1. Add constructor parameters `min_request_interval:` and `rate_limit:`.
2. In `initialize`, create a `RateLimiter` instance.
3. Call `@rate_limiter.wait!` at the start of `chat_non_streaming`, `chat_streaming`, and `list_models` — after `ensure_authenticated!` (authentication should not be rate-limited) but before the HTTP request.
4. Validate `rate_limit:` hash structure in the constructor.

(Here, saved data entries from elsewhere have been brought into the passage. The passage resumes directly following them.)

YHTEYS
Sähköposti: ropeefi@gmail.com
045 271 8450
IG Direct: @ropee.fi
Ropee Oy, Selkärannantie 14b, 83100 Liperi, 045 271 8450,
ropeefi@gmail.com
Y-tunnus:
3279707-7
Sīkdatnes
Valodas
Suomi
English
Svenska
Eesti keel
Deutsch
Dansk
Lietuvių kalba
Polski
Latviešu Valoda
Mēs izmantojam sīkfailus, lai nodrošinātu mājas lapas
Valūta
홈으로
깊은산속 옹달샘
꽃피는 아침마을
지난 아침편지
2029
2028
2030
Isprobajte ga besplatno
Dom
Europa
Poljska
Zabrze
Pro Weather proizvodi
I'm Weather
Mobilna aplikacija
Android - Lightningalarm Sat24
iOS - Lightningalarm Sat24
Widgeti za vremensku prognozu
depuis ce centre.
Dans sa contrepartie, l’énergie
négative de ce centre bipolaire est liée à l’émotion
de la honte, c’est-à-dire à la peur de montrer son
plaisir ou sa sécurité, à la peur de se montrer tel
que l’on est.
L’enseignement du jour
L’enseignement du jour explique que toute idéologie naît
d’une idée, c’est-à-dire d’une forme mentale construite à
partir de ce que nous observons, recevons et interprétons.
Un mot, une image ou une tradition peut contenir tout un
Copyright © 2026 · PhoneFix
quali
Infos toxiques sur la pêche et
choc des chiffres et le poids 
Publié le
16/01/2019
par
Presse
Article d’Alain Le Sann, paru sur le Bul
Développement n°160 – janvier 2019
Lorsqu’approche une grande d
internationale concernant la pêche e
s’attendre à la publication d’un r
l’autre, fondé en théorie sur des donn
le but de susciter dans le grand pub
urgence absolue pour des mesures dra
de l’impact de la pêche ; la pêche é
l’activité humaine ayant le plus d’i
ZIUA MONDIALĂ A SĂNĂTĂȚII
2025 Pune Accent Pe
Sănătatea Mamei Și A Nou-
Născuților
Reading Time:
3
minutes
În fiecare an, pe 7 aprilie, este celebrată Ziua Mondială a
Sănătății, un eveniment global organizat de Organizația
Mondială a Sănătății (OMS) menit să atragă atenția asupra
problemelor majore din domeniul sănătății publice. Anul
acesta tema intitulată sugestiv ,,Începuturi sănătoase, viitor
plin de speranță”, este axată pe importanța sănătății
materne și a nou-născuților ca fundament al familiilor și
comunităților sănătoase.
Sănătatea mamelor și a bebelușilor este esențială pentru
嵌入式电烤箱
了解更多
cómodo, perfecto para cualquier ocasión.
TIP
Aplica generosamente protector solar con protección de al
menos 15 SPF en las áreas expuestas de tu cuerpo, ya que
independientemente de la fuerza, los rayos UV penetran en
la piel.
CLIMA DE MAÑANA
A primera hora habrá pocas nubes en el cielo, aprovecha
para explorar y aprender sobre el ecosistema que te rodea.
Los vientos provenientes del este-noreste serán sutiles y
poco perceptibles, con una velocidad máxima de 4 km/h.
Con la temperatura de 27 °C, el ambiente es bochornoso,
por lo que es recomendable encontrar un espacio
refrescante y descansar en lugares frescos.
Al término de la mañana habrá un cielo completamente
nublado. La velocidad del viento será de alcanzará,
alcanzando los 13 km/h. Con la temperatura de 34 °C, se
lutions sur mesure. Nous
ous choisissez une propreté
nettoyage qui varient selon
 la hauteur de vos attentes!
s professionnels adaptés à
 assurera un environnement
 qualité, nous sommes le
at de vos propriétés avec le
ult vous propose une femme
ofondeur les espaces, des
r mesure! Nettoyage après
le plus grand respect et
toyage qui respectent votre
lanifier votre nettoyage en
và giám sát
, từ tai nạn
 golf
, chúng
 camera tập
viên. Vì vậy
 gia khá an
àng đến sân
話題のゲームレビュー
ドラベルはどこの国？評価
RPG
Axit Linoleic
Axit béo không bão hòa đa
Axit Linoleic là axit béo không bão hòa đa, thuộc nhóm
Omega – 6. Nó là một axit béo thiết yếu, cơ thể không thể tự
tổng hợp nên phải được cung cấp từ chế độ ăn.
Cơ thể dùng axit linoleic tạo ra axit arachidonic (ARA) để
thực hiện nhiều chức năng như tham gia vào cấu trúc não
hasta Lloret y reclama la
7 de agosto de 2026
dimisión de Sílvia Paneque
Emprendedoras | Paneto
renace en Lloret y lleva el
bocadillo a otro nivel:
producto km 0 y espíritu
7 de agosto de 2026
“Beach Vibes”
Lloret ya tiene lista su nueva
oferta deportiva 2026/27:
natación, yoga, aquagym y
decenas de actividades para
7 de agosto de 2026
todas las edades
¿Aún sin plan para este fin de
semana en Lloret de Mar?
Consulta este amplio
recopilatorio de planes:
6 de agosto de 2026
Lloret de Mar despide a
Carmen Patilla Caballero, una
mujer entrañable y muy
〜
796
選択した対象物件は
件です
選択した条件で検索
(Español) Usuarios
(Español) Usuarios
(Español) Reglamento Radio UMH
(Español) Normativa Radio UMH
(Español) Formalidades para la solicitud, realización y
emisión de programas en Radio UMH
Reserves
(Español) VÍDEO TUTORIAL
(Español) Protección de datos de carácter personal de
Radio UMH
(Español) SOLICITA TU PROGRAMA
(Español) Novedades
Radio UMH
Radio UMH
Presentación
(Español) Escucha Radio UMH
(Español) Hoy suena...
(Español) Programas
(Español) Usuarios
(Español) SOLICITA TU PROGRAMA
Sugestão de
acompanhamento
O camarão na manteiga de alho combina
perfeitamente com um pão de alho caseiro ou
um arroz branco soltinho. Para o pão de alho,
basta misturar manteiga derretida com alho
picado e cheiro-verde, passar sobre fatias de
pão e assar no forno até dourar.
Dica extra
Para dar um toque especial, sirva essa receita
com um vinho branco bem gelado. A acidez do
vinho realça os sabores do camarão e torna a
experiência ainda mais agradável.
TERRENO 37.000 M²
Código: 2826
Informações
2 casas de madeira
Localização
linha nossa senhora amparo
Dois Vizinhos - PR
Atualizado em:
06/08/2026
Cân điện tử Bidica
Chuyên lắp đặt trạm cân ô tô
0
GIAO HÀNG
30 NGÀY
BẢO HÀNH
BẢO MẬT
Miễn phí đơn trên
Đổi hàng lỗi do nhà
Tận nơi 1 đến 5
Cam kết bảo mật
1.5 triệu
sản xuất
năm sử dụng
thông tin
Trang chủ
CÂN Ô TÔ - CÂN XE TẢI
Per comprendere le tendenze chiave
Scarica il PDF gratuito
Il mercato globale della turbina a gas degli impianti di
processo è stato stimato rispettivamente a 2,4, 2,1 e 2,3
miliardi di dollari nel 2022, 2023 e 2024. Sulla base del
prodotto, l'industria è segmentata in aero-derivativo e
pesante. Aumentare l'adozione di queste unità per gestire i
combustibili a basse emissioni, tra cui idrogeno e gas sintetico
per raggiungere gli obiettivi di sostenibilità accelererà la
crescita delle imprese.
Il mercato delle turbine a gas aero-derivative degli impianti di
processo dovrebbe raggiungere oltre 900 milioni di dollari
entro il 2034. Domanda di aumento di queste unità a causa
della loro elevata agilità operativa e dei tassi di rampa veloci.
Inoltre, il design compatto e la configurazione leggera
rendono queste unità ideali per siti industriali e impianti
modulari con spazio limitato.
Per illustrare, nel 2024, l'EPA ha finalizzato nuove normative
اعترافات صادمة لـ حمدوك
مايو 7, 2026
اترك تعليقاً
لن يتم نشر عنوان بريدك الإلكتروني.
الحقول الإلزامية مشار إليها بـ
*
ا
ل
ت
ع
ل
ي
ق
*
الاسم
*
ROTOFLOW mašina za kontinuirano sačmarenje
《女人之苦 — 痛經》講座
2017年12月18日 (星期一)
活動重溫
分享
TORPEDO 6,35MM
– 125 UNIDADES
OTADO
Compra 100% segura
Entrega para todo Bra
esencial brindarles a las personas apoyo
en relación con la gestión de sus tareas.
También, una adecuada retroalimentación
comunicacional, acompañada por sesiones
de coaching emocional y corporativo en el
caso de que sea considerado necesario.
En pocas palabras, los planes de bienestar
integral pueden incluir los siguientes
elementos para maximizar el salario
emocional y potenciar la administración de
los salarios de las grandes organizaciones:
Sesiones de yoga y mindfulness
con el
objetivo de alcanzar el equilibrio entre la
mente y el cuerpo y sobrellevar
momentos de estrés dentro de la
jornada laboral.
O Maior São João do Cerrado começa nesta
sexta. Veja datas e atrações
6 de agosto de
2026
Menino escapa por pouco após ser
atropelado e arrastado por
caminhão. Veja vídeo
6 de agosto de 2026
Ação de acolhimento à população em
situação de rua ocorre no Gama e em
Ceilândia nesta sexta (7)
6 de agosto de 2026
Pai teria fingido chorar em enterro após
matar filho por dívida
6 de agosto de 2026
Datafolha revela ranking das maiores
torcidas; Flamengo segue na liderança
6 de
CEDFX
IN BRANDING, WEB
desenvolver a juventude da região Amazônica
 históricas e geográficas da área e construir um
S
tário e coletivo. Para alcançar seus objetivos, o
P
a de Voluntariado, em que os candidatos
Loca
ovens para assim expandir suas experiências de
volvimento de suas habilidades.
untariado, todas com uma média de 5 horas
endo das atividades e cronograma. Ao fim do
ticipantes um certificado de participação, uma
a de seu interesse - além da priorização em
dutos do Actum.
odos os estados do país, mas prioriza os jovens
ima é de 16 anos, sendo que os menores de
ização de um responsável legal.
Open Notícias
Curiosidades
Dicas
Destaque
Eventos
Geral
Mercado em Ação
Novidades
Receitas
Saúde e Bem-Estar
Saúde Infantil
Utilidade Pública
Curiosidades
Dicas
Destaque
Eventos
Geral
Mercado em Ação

### Changes to `Dispatch::Adapter::Base`

No changes. Rate limiting is an implementation concern of the Copilot adapter, not part of the abstract interface. Other adapters may have different rate limiting strategies or none at all.

---

## Edge Cases

| Scenario | Behaviour |
|---|---|
| Rate limit file does not exist | Treat as no previous requests. Create on first write. |
| Rate limit file contains invalid JSON | Treat as no previous requests. Overwrite on next write. |
| Rate limit file directory does not exist | Create it (same as `persist_token` does for the token file). |
| `min_request_interval: nil` or `0` | Per-request cooldown disabled. |
| `rate_limit: nil` | Sliding window disabled. Only cooldown applies. |
| Both disabled | `wait!` is a no-op (returns immediately). |
| `rate_limit:` missing `requests` or `period` key | Raises `ArgumentError` in constructor. |
| `rate_limit: { requests: 0, ... }` or negative | Raises `ArgumentError` in constructor. |
| Clock skew between processes | Handled — we use monotonic-ish `Time.now.to_f`. Minor skew (sub-second) is acceptable. Major skew (NTP jump) could cause one extra wait or one early request, which is acceptable. |
| Process killed while holding lock | `flock` is automatically released by the OS when the file descriptor is closed (including process termination). No stale locks. |
| Very long `request_log` after sustained use | Pruned on every write. Maximum size = `rate_limit[:requests]` entries. |

---

## Validation Rules

In the constructor:

- `min_request_interval` must be `nil`, or a `Numeric` >= 0. Raise `ArgumentError` otherwise.
- `rate_limit` must be `nil` or a `Hash` with:
  - `:requests` — positive `Integer`
  - `:period` — positive `Integer` or `Float`
  - No extra keys required; extra keys are ignored.
- Raise `ArgumentError` with a descriptive message on invalid config.